Even after it turned out that this type of screw-top bottle did exist in the early 1900s, park officials remained skeptical about the note, arguing that because it had survived in such good condition “after all those years,” another climber could have copied the Cannons’ note and inserted it in the bottle. Had these doubters simply looked in their own files, they would have found an account of the climb written by my father and published in the October—December 1955 issue of National Parks Magazine.
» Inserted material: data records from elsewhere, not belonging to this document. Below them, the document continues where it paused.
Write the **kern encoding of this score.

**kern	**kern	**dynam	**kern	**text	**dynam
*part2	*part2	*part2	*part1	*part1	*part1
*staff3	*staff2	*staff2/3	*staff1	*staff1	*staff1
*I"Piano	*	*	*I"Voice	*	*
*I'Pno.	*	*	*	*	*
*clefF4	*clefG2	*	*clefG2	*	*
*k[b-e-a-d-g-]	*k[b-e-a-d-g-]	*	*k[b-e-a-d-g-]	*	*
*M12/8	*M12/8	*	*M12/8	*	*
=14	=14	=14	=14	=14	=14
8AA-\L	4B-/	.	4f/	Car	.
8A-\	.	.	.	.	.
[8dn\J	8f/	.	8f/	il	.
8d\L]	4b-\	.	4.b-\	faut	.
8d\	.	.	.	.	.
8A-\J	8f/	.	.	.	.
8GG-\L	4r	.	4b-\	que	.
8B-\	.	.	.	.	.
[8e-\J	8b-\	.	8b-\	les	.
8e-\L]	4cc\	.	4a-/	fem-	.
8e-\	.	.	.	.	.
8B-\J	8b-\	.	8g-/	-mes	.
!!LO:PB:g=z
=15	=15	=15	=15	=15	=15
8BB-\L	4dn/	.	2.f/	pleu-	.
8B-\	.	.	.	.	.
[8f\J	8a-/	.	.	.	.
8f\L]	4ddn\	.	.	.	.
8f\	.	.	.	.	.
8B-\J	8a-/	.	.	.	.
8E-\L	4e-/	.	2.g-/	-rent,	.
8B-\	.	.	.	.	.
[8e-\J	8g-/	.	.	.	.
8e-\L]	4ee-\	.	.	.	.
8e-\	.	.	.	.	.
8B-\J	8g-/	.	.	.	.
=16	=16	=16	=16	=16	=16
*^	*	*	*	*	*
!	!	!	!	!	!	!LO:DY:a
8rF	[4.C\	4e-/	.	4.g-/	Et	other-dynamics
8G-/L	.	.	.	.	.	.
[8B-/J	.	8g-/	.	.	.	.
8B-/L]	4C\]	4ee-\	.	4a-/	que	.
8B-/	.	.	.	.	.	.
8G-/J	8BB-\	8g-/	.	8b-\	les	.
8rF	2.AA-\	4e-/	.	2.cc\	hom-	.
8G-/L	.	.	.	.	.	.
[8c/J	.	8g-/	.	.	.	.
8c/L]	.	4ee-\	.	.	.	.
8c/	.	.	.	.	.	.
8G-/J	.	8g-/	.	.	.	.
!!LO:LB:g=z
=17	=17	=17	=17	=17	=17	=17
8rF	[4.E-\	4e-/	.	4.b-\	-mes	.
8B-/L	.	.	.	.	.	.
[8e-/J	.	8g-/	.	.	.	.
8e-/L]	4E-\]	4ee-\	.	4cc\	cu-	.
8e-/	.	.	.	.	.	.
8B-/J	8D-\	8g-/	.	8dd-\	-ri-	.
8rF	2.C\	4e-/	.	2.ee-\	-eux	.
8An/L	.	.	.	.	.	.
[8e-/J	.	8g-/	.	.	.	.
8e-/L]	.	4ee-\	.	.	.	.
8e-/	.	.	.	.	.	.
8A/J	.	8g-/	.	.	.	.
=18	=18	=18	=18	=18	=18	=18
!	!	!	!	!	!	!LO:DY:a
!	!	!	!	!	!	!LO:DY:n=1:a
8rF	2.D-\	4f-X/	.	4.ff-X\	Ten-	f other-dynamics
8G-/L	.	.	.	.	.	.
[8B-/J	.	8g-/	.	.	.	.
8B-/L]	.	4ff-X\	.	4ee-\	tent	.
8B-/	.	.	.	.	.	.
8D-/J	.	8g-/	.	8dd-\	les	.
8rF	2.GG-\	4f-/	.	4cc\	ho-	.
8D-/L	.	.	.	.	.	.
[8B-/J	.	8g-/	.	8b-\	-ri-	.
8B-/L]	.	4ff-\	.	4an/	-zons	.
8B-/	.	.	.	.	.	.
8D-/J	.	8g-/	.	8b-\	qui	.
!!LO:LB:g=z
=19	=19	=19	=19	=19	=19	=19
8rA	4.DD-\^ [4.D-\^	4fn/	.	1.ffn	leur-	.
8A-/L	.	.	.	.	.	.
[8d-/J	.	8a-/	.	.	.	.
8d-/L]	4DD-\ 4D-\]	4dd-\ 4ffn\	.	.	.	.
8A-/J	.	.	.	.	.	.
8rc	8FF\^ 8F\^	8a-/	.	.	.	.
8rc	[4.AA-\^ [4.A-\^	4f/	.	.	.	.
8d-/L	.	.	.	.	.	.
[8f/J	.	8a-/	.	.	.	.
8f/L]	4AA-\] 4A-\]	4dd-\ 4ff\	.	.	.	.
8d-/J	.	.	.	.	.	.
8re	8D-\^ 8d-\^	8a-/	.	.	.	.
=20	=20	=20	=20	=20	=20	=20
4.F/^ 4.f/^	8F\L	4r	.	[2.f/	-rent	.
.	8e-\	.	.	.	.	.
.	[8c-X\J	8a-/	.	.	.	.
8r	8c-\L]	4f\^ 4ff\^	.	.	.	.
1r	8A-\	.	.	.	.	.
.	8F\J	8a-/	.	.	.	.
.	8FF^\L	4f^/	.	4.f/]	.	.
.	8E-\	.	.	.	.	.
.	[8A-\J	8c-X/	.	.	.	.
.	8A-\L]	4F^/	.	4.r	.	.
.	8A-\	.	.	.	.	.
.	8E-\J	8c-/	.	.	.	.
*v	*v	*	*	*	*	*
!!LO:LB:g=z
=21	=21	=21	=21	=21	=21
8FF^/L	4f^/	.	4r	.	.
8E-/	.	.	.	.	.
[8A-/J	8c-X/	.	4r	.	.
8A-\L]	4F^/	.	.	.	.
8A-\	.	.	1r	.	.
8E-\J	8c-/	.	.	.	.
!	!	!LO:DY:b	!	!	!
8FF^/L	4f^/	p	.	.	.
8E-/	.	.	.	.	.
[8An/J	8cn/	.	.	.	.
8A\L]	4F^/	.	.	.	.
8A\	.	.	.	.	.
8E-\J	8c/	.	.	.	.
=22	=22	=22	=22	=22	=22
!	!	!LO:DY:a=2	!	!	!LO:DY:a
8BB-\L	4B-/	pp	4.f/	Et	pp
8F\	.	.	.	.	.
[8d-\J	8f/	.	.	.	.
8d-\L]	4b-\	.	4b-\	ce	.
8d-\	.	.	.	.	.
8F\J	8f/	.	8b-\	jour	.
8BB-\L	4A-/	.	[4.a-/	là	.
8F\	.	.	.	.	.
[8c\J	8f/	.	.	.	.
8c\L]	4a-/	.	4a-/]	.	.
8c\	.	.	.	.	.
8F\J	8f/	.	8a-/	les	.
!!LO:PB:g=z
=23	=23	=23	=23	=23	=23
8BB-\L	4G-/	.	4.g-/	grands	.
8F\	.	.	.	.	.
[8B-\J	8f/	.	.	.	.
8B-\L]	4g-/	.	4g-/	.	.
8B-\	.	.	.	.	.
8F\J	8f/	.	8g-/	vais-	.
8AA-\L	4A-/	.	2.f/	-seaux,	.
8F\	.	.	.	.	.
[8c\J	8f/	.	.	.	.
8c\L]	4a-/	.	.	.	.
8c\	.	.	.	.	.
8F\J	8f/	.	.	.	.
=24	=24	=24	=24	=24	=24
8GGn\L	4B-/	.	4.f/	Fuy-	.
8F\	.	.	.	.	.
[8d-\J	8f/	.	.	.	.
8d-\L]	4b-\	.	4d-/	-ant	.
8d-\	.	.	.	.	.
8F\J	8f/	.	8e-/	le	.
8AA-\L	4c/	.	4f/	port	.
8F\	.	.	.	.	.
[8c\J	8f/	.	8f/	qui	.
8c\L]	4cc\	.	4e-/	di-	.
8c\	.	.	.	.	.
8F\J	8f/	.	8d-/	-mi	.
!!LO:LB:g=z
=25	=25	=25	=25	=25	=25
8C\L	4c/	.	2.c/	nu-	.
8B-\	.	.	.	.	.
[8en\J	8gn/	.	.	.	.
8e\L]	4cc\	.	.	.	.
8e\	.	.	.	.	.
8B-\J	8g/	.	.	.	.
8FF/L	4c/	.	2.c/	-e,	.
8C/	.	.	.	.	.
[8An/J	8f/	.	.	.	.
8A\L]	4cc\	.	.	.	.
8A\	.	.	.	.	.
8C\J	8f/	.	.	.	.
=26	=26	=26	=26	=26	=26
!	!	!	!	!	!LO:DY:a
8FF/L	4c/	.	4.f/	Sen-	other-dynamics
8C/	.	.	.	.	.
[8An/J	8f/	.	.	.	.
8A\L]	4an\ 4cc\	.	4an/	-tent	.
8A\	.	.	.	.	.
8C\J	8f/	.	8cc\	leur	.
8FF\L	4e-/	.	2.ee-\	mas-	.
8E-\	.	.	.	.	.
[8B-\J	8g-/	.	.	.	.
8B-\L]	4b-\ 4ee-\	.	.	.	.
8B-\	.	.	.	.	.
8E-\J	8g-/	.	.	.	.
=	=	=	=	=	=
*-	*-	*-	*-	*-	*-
The mountain had been attempted many times; the U.S. Geological Survey had tried it only a week before and found it impossible.
 

However, James Best, showing more initiative and curiosity than the suspicious park officials, set to work on his own to discover the identities of Dr. W. B. Cannon and Cornelia James Cannon. Microfilm records of 1901 newspapers and hotel records revealed nothing; but he did eventually find my parents listed in an old Who’s Who, which led him to my father’s autobiography, with its chapter describing the episode of the bottle.

The Park Service was undecided, apparently still fearing fraud. It was only after their historian contacted Professor Clifford Barger of the Harvard Medical School that the note was authenticated to the Park Service’s satisfaction. Barger, who was working on the first volume of my father’s biography, wrote: “There is no question that the handwriting is that of Dr. Cannon. As I read the note myself, I could not get over the fact that his handwriting as such a young man was so typical of his handwriting for the rest of his life.”

Some weeks after the excitement had subsided, James Best wrote to Professor Barger, “I feel this bit of history significant to Pre-Park history. A classic in Glacier’s romantic magic; honeymoon couple bags toughest peak in Valley! Nobody else has climbed it since.” In the end the park superintendent did give Certificates of Honor to Best and Steiner for their achievements.

The bottle and the note are now safely ensconced in the Apgar Information Center in Glacier National Park, where they are on display from time to time. To be sure, a few years ago, when a niece of mine was there and asked to see the artifact, it apparently had to be dusted off and brought out from some dark recess in which it reposed. Let us hope that it is not about to be lost for another eighty-four years.